### WHAT YOU NEED TO DO
Make an exact copy of the lines from the top of the entries below through the line with "great responsibility children require". Leave all pictures out.

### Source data
━━━━━━━━━━━━━━━━
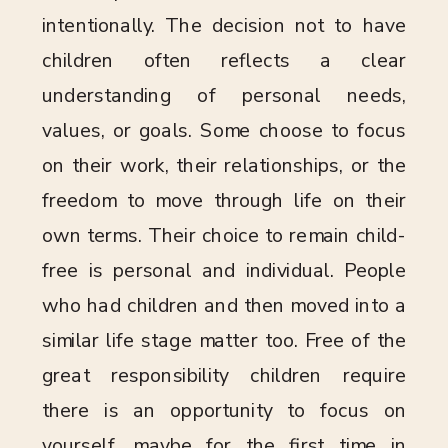
intentionally. The decision not to have
children often reflects a clear
understanding of personal needs,
values, or goals. Some choose to focus
on their work, their relationships, or the
freedom to move through life on their
own terms. Their choice to remain child-
free is personal and individual. People
who had children and then moved into a
similar life stage matter too. Free of the
great responsibility children require
there is an opportunity to focus on
yourself, maybe for the first time in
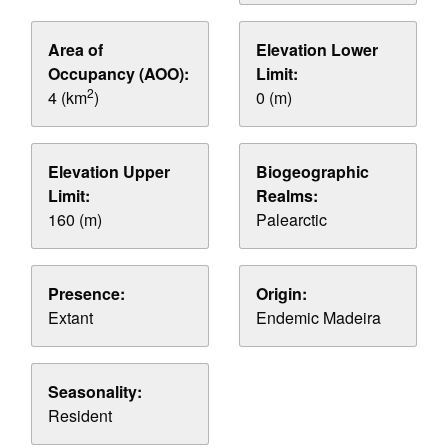
Area of
Elevation Lower
Occupancy (AOO):
Limit:
2
4 (km
)
0 (m)
Elevation Upper
Biogeographic
Limit:
Realms:
160 (m)
Palearctic
Presence:
Origin:
Extant
Endemic Madeira
Seasonality:
Resident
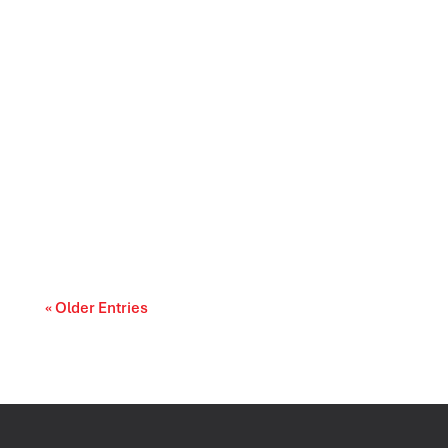
Prescription drug affordability is becoming a
cost-of-living and access-to-care issue....
« Older Entries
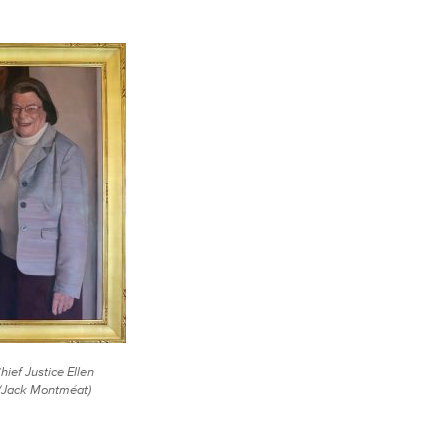
Chief Justice Ellen
 (Jack Montméat)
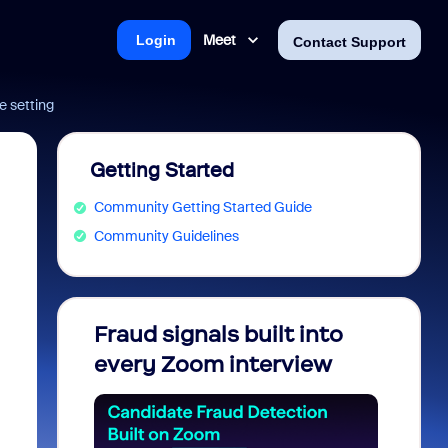
Meet
Login
Contact Support
e setting
Getting Started
Community Getting Started Guide
Community Guidelines
Fraud signals built into
Join 
every Zoom interview
2026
━━━━━━━━━━━━━━━━
### OUTPUT OF THE TASK
intentionally. The decision not to have
children often reflects a clear
understanding of personal needs,
values, or goals. Some choose to focus
on their work, their relationships, or the
freedom to move through life on their
own terms. Their choice to remain child-
free is personal and individual. People
who had children and then moved into a
similar life stage matter too. Free of the
great responsibility children require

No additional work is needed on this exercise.